(Human pose keypoint data)
Segment Open

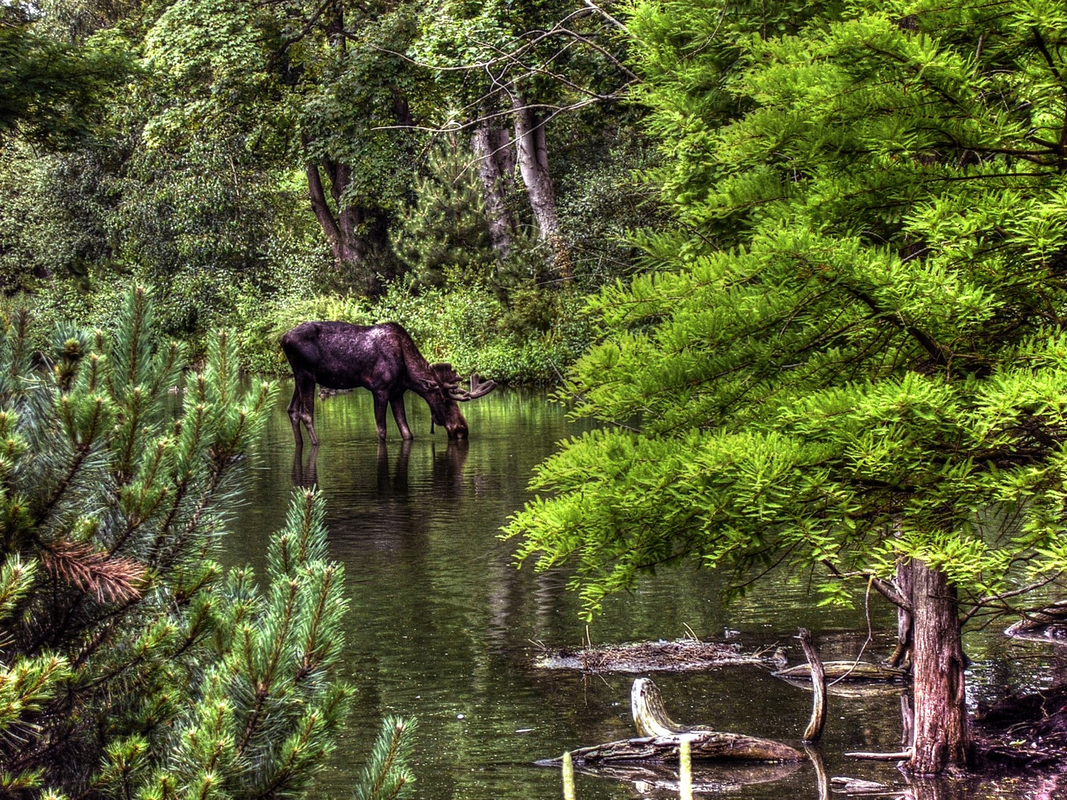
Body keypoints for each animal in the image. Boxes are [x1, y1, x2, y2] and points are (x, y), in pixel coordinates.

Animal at [279, 320, 495, 445]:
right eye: (445, 400)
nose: (462, 430)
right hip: (306, 374)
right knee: (306, 414)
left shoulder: (397, 392)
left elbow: (407, 433)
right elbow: (381, 430)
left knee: (292, 410)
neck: (407, 374)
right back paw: (316, 444)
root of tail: (283, 339)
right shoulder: (380, 389)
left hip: (301, 376)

Segment Closed

Please output every entry exactly as written, apart from the pictures.

Body keypoints for each animal in the image. Boxes are [x1, y1, x2, y2] and points are (x, y), in pixel coordinates.

Animal at [279, 320, 495, 445]:
right eye: (445, 400)
nose: (462, 430)
right hip: (306, 374)
right knee: (306, 414)
left shoulder: (397, 392)
left elbow: (407, 433)
right elbow: (381, 430)
left knee: (292, 410)
neck: (407, 374)
right back paw: (316, 444)
root of tail: (283, 339)
right shoulder: (380, 389)
left hip: (301, 376)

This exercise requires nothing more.